The Garden: Urgent, eloquent rebuke to our pillaging of nature

Book review: Paul Perry slyly ironises a variety of cultural and literary tropes

The novel also evokes the classic American western, transplanted now into swampy Florida. Photograph: Jeff Greenberg/Getty

The novel also evokes the classic American western, transplanted now into swampy Florida. Photograph: Jeff Greenberg/Getty

Early in Paul Perry’s powerful and absorbing novel The Garden, we glimpse what would appear to be a personal heaven. The description is offered by the book’s narrator Swallow who, accompanied by his boss Blanchard and their associates, is searching the south Florida landscape for the vanishingly rare and precious ghost orchid. Much is at stake in this hunt: yet another hurricane has just swept through, and possession of this plant – this most precious of commodities – may be key to restoring the fortunes of the eponymous garden, an orchid farm on the fringes of the Everglades.
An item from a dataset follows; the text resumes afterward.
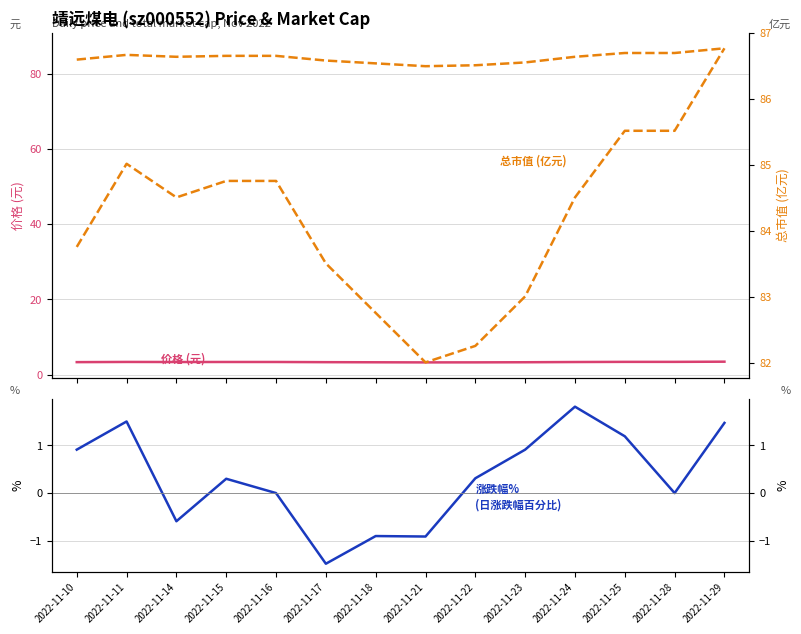

How many series are shown in this chart?

3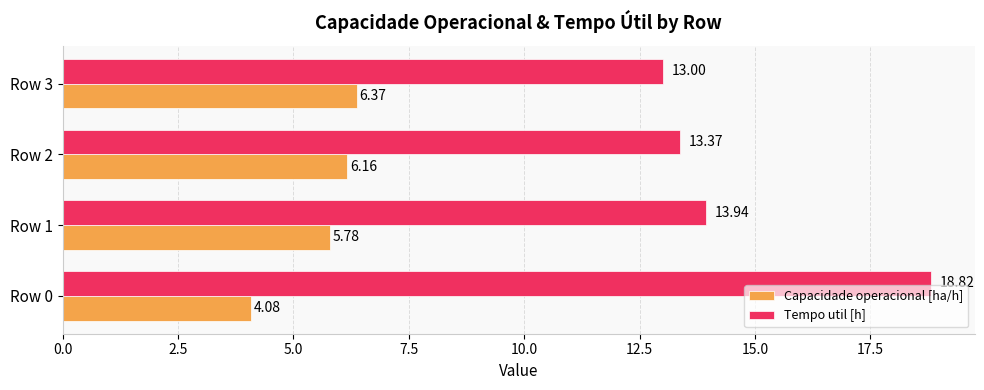

Which series has the widest spread of values?

Tempo util [h]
This paradise, however, is already lost: horrors lurk in the shallows. “I preferred,” Swallow tells us, “to be closer to the mangroves and everglades, to the land in its natural habitat. Sometimes it felt like I’d been travelling to get here my whole life, and sometimes I just felt trapped by the beauty, and the sun, and by something else I didn’t even know the name to.” Swallow has barely begun to reveal himself, but already a tone is set: this is a place and a life in which sun and the fecundity of nature mingle with menace and the onset of danger in manifold forms.